3. Become a better mobile typist.

I’m a terrible typist even on the best keyboards, and on touchscreen devices I’m hopeless. I’m slow and make a lot of errors. Sure, lots of people have trouble on touchscreens, but I know many who are ninjas on them. And not just kids. Mark Zuckerberg wrote Facebook’s IPO investor letter—more than 2,000 words—on his iPhone.

I don’t want to write a treatise, but I do want to be able to do more than just dash off one-word texts. Right now emails I send from my phone are torturous to compose and full of errors. Surely I can do better.

How am I going to improve? Practice, of course. There are lots of typing-trainer apps available for mobile devices. I’m going to pick one up.

4. Use Android more often.

One of the best tech developments of the past decade is the decline of Windows as the world’s sole personal computing platform. A dozen years ago I used Windows exclusively. Nowadays most of the software I use on a regular basis works on the Web or many different kinds of devices; this lets me switch between my Windows desktop and my Mac laptop very quickly.

But mobile devices are less compatible with one another. Because Apples and Androids rely on different app stores, most people use either one or the other. This causes lock-in: You keep buying iPhones because all your apps are there, even if something else might work better for you.

I worry about that happening to me. As a tech journalist I’m always trying out new phones, so I always have an Android device around, but my main personal phone and tablet are made by Apple. This isn’t terrible: Apple makes the world’s best mobile devices. The iPhone and iPad work better for me than their competitors.

Still, I’m wary of getting locked in. I don’t want to get stuck on a particular device with a particular way of doing things. I want to keep an open mind. So: Sometime this year I’ll replace my beloved iPhone with an Android phone, and I’ll try to stick with that device for at least six months. I’ll do it for the columns, but I think regular people should think about switching things up, too. You’ll never know what you’re missing—or how good you have it—until you try the alternative.

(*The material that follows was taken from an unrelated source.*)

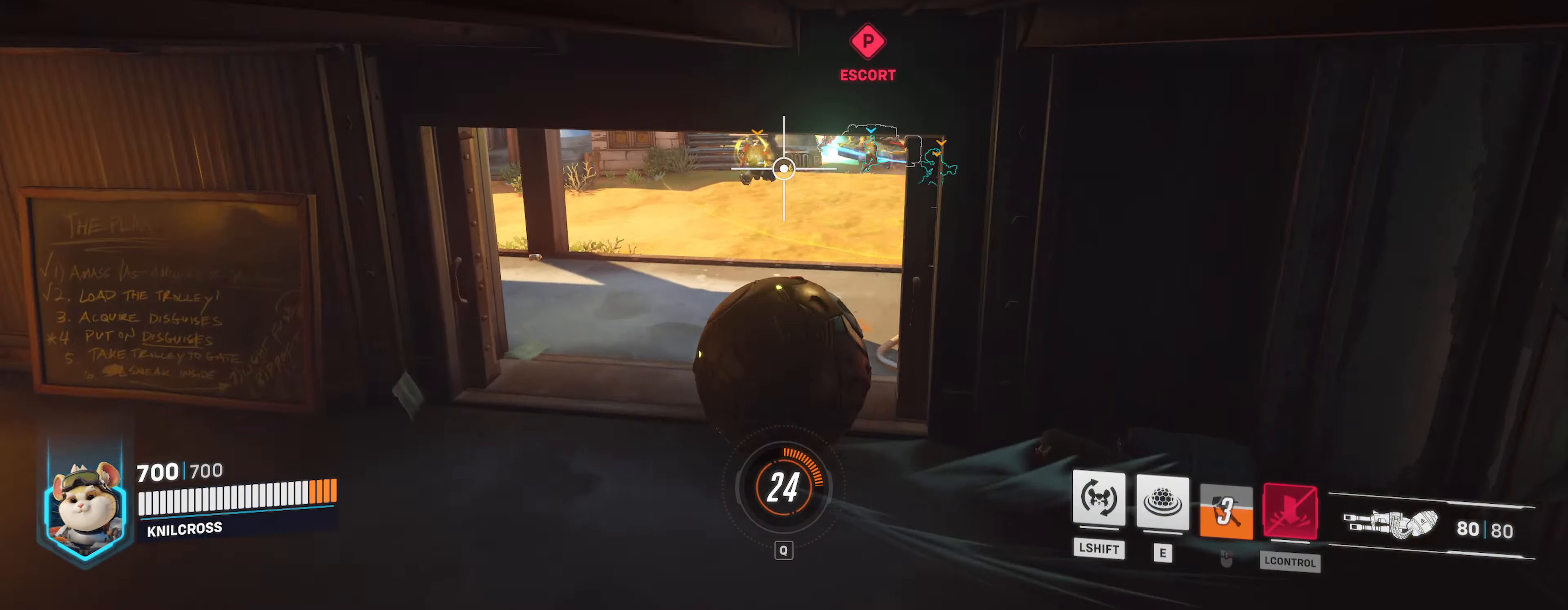
{"keys": ["w"], "mouse": [], "events": [[67, "a", "up"], [134, "mouse_left", "down"], [334, "mouse_left", "up"]]}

5. Record more of my life.

Ever since I had a kid a couple years ago, I’ve been capturing more and more of my life for posterity. I snap photos and videos of my toddler every day. As a journalist I also capture a lot of my conversations—I take notes and record phone calls and face-to-face interviews.

Yet I keep missing stuff. My son has been talking for about six months, and it’s been remarkable to see how his speech has changed over time. One of his first words was cookie, but he’d pronounce it cook-a. Then, over the course of a few months, he began to learn the correct way. Now his original pronunciation of cookie is lost to me; I didn’t record it because I didn’t realize how ephemeral it was, how it would soon become something else, and how I’d forget it. So now it will be gone forever.

This year I plan to record a lot more videos. In my ideal scenario I’d set up cameras all over my house and just record everything. There would be a server farm somewhere storing hours of videos of my happy little family. I don’t have the resources of the producers of The Truman Show, but I am going to make an effort to pull out my phone and start recording more everyday stuff. Even if we’re doing something banal and uninteresting—or, especially then—I’ll try to get it on tape. I’ll record dinner. I’ll record bathtime. I’ll record bedtime stories, tantrums, cajoling him into his car seat, everything.

Is all this shamefully narcissistic? Is it a pathetic way to guard against the inevitable loss of my kid’s childhood? Sure. But why not? There are few technical limits, anymore, to recording everything. You’ve got enough storage space, you’ve got cameras everywhere. Soon all those videos will become searchable. Forty years from now I’ll be old and bored, and won’t it be a blast to look back in my archive and see what life with my son was like for two minutes on some random Thursday before the robots took over?